- _PROBLEM DESCRIPTION_:
Write an exact copy of the entries below that leaves out all pictures.

┄┄┄┄┄┄┄┄┄┄┄┄┄┄┄┄┄┄┄┄

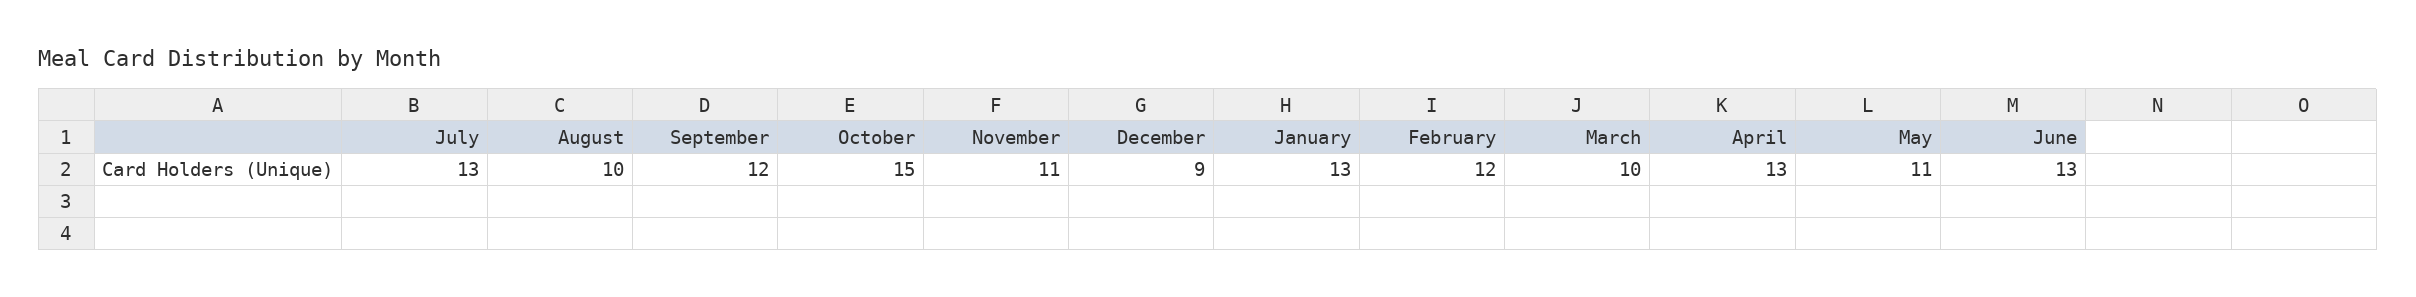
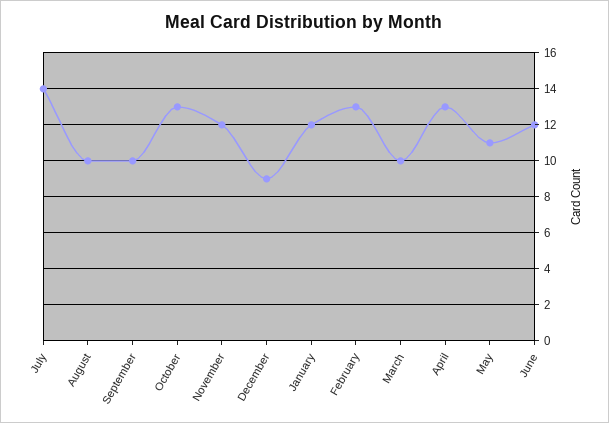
  {
-   "July": 13,
+   "July": 14,
    "August": 10,
-   "September": 12,
+   "September": 10,
-   "October": 15,
+   "October": 13,
-   "November": 11,
+   "November": 12,
    "December": 9,
-   "January": 13,
+   "January": 12,
-   "February": 12,
+   "February": 13,
    "March": 10,
    "April": 13,
    "May": 11,
-   "June": 13
+   "June": 12
  }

┄┄┄┄┄┄┄┄┄┄┄┄┄┄┄┄┄┄┄┄

- _TASK RESULT_:
  {
-   "July": 13,
+   "July": 14,
    "August": 10,
-   "September": 12,
+   "September": 10,
-   "October": 15,
+   "October": 13,
-   "November": 11,
+   "November": 12,
    "December": 9,
-   "January": 13,
+   "January": 12,
-   "February": 12,
+   "February": 13,
    "March": 10,
    "April": 13,
    "May": 11,
-   "June": 13
+   "June": 12
  }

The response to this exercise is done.